Co ciekawe decyzja powinna wejść w życie już 6 marca, ale Uber do tej pory bez problemów przewoził pasażerów w Bratysławie. O decyzji słowackiego sądu pisze Reuters.

Czytaj także: Hiszpański bank szykuje konkurencję dla Revoluta?

Uber z problemami na Słowacji

Organizacja słowackich taksówkarzy złożyła pozew przeciwko Uberowi w styczniu bieżącego roku. Chodziło o brak licencji kierowców firmy z San Francisco oraz o to, że samochody przewożące pasażerów nie spełniają wymogów bezpieczeństwa.

Uber na razie nie komentuje sprawy. Przypomnijmy, że to nie pierwsza tego typu decyzja. W zeszłym roku władze Londynu unieważniły licencje firmie Khosrowshahiego, obecnie trwa proces odwoławczy.
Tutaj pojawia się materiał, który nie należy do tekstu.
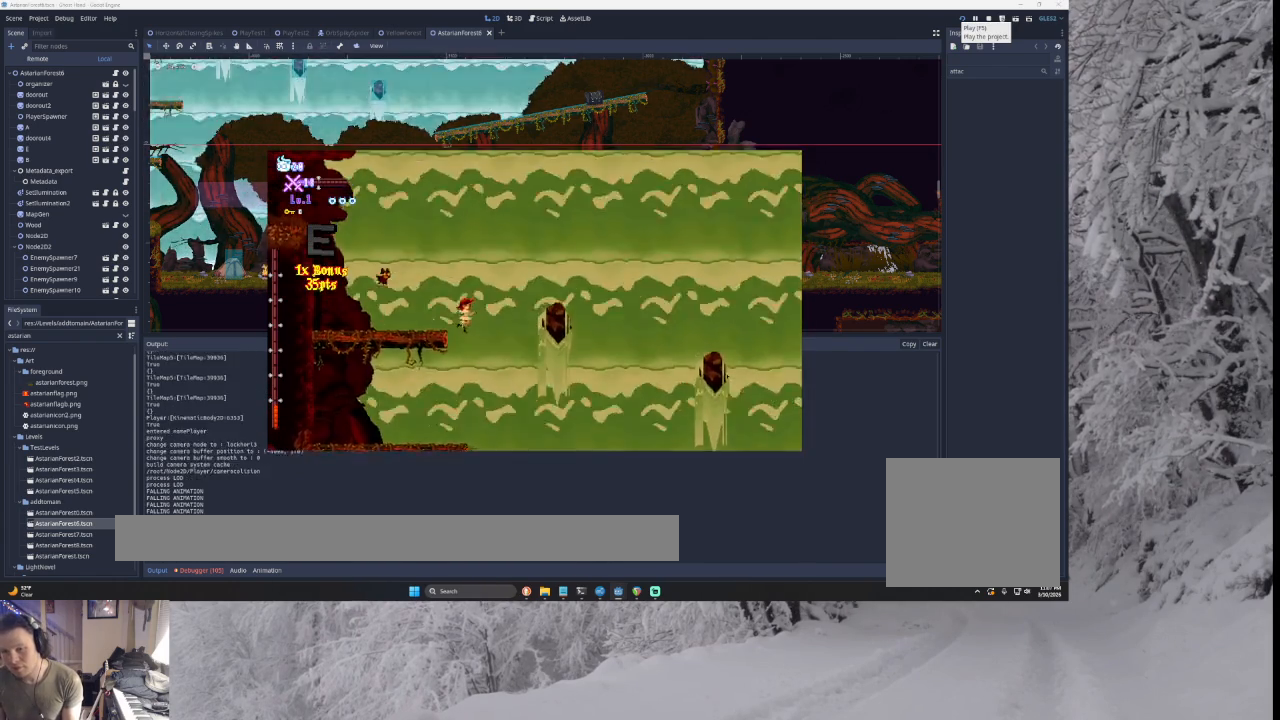
{"buttons": [], "left_stick": "right", "right_stick": "center", "events": []}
Ważnym wydarzeniem była też decyzja Trybunału Sprawiedliwości Unii Europejskiej, który stwierdził, że Uber to firma transportowa, a nie technologiczna – jak twierdzą przedstawiciele.
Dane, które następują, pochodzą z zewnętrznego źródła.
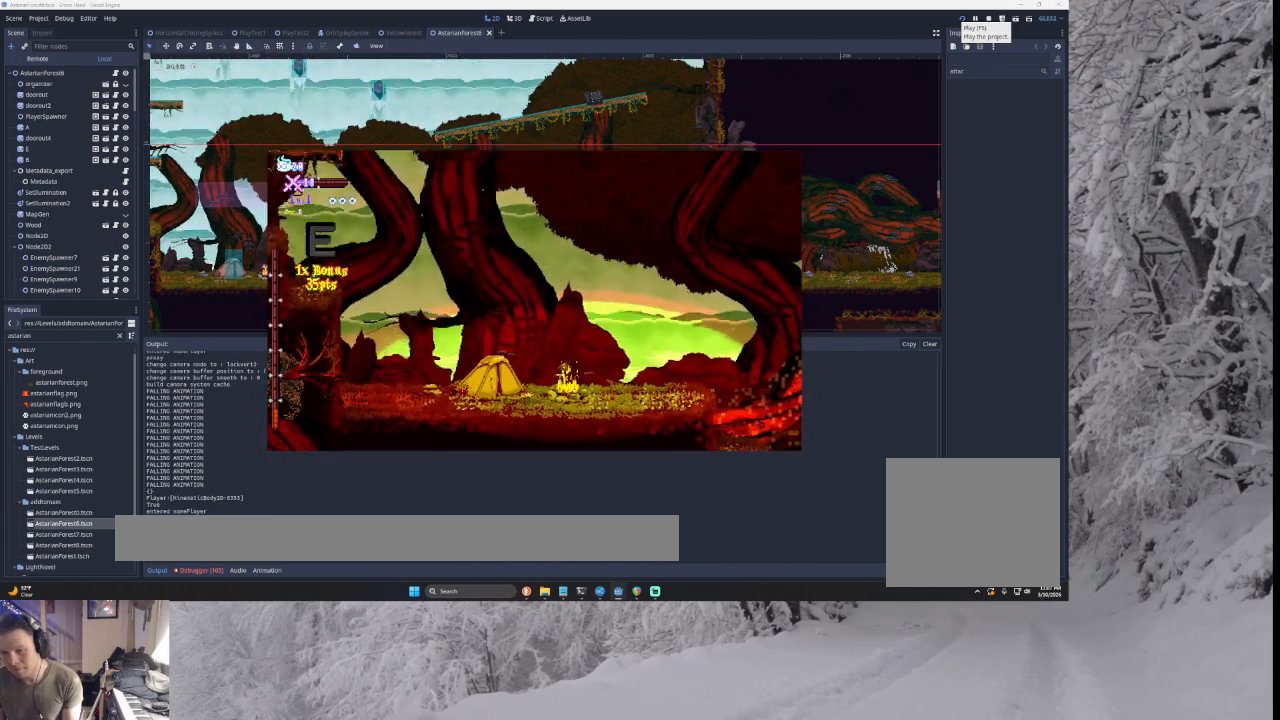
{"buttons": [], "left_stick": "right", "right_stick": "center", "events": []}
W niektórych krajach z powodu nacisku władz, Uber postanowił „zatrudniać” tylko kierowców z licencją. Tak jest na przykład w Norwegii oraz azjatyckim państwie Mjanma. W zeszłym roku w Oslo zawieszono usługę Uber Pop, na której jeździć mogli kierowcy bez licencji. Więcej na ten temat można przeczytać tutaj – Uber chce zerwać ze złym PR-em. W Norwegii tylko licencjonowani kierowcy.

Czytaj także: To koniec testów Ubera? Władze Arizony podjęły decyzję

W zeszłym roku duże protesty przeciwko Uberowi miały miejsce również w Polsce. Na początku czerwca taksówkarze sparaliżowali Warszawę, chcąc w ten sposób zwrócić uwagę rządu i klientów. Czy odniosło to zamierzony skutek? Ciężko stwierdzić. Wielu Warszawiaków zdenerwowało się na taksówkarzy, a od tamtego czasu rząd przedstawił projekt nowej ustawy o transporcie drogowym. Sprawa jakby trochę przycichła…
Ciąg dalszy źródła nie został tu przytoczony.